Schwelm. Pandemie lässt immer mehr Frauen an Abtreibung denken. Pro Familia zieht Jahresbilanz: Kurse fallen aus, Einschränkungen bei Sexualpädagogik.
Im Ibach-Haus an der Wilhelmstraße ist die Liebe zu Hause. Hier gibt es in Komödien beim Leo-Theater oft in lustiger Weise vieles über die Liebe zu sehen und zu hören. Ebenfalls im Ibach-Haus ist in guter Nachbarschaft die Pro Familia-Beratungsstelle für den südlichen Ennepe-Ruhr-Kreis tätig. Hier sind die Themen aus dem wirklichen Leben der Menschen: Sexualität und Partnerschaft, Schwangerschaft und Familienplanung, Sexualpädagogik und Aufklärung.
Kizz EN-Südkreis, die Kinder- und Jugendschutzambulanz gegen sexualisierte und häusliche Gewalt zählt ebenfalls zu Pro Familia. Alle dort beschäftigten Menschen stehen unter Schweigepflicht. Jetzt legte Pro Familia den Jahresbericht 2020 vor.
Kizz EN-Südkreis erstellte einen eigenen Bericht.„Die Corona-Pandemie – eine Herausforderung für uns und unsere Klient:innen!“ heißt es im Vorwort. Sofort wird klargestellt: „Uns war wichtig, dass keine Frau im Bereich des Schwangerschaftskonfliktes und in Krisensituationen von uns im Stich gelassen wurde und gleichzeitig ein guter Gesundheitsschutz für Klientinnen und Mitarbeitende gewährleistet wird.“ Festgestellt haben die Fachfrauen von Pro Familia: „Die Herausforderungen in dieser Zeit sind vielfältig, von ständigen Veränderungen und Anpassungen betroffen und gerade für Schwangere nicht immer leicht.“
Bündel an Problemlagen
Die Schwangerschaftskonfliktberatungen seien teilweise zeitintensiver gewesen, zum Beispiel bei mangelnder digitaler Ausstattung der Klientinnen. „Männer konnten Frauen bei Eingriffen nicht begleiten“, ist im Jahresbericht vermerkt, ebenso, dass eingescannte Beratungsbescheinigungen in Einzelfällen nicht von den abbrechenden Ärzten akzeptiert wurden. Der Schwangerschaftskonflikt sei oft ein Bündel an Problemlagen. Corona verstärke dies, die Erschöpfung werde größer. „Hinzu kommen finanzielle Sorgen durch Kurzarbeit oder Nichtverlängerung der Arbeitsverträge“, ist zu lesen.
Schwierig geworden durch Corona sei auch die Situation von Schwangeren. Kurse rund um die Schwangerschaft und für die Geburtsvorbereitung seien ausgefallen. Aufgeführt im Bericht wird auch, dass Partner, Partnerinnen oder andere Begleitpersonen bei Geburten nicht dabei sein durften. Das sei von vielen Frauen als sehr belastend empfunden worden. Hingewiesen wird auch auf den Kontaktverbot zu Großeltern. Dies führe zu eingeschränktem familiären Rückhalt und einer fehlenden „mütterlichen Matrix“ für die Schwangeren und jungen Mütter.
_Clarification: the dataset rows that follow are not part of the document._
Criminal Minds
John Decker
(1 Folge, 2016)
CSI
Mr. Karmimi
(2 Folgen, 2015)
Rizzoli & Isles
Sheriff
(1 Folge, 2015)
Seit April 2020 finde pandemiebedingt die Beratung durch die Fachärztin zu Fragen der Frauengesundheit, Kinderwunsch und Sexualität sowie bei seelisch belastenden Schwangerschaften im Rahmen einer datensicheren Videosprechstunde statt. Stark nachgefragt sei der Verhütungsmittelfond des Ennepe-Ruhr-Kreises. Im Jahr 2020 wurden für insgesamt 52 Frauen 8137,34 Euro bewilligt.
Durch die Pandemie sei es zu Einschränkungen im Bereich Sexualpädagogik/ Youthwork gekommen. Dennoch habe man auf das Jahr verteilt 41 Präsenzveranstaltungen mit den erforderlichen Hygienemaßnahmen durchführen können. Auch Telefonsprechstunden und Onlineangebote gab und gebe es. Auf Instagram heiße es: „Liebe, Lust, Sex“. Pro Familia hofft, 2021 wieder Informationsveranstaltungen für werdende Eltern zu sozialrechtlichen Themen anbieten zu können, ebenso für Menschen mit unerfülltem Kinderwunsch und ein Gruppenangebot für Mütter mit Babys und Kleinkindern.